In that kind of engagement, Novartis goes in for the long haul to avoid the perception that it will take what it needs and then leave, Fookes said, adding that her team has heard of such cases happening with other companies before.
“We really want to support a long-term effort within those communities,” she said.
To that end, the company’s philanthropic arm, the Novartis US Foundation, announced in July a 10-year partnership with 27 historically Black colleges, universities and medical schools (HBCUs), along with Coursera, the National Medical Association and the Thurgood Marshall College Fund. The initiative includes an investment of $13.7m to establish three digitally enabled research centers at the Morehouse School of Medicine. These include a clinical trial center of excellence that could serve as a model for expanding to other HBCU medical schools, with the aim of increasing diversity among trial investigators and participants. Another $20m, in partnership with the Thurgood Marshall College Fund, will go toward the education of up to 1,200 Black and African American students.
Plans To Expand Abroad
Efforts to improve clinical trial diversity are about both addressing a key aspect of inequity in health care and also about good science, given that differences in genetics as well as social determinants of health can be critical to understanding differences in drugs’ efficacy and safety across populations or when programming the artificial intelligence algorithms increasingly used in drug discovery and development. (Also see "Clinical Trial Diversity Efforts Look Beyond COVID-19" - Scrip, 24 Jun, 2021.)
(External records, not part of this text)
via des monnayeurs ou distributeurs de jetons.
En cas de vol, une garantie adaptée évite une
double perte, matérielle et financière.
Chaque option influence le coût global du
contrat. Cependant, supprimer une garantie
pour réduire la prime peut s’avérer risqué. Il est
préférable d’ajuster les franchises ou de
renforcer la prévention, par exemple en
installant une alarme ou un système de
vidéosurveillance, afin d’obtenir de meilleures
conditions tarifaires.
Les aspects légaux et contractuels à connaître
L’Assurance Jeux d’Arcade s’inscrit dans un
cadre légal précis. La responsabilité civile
While the US has been ground zero for many companies’ trial diversity initiatives, the issue naturally affects other nations as well. Many of the inequities that affect Black people, Native Americans and Latinos in the US have analogues, for example, among Roma in Europe, Indigenous Australians or immigrants in Canada.
“We conduct research in about 70 countries, and we were intentional with our first year … with the strategy focusing on the US for many reasons, but we have already done an analysis to decide other countries that we want to look at,” she said.
The plans are still in the earliest stages – Fookes said the company has just started to discuss expanding in the last month – and the exact plans are still unclear, but Novartis is considering actions in Canada, the UK, France and Brazil. “Similarly, we have found that they have diverse populations and have been growing more diverse over the last few years,” she said.
The next step is to engage with people in those countries, share with them what the company has been doing in the US, discuss their own barriers and challenges and see if some of the strategies it has used can apply there as well.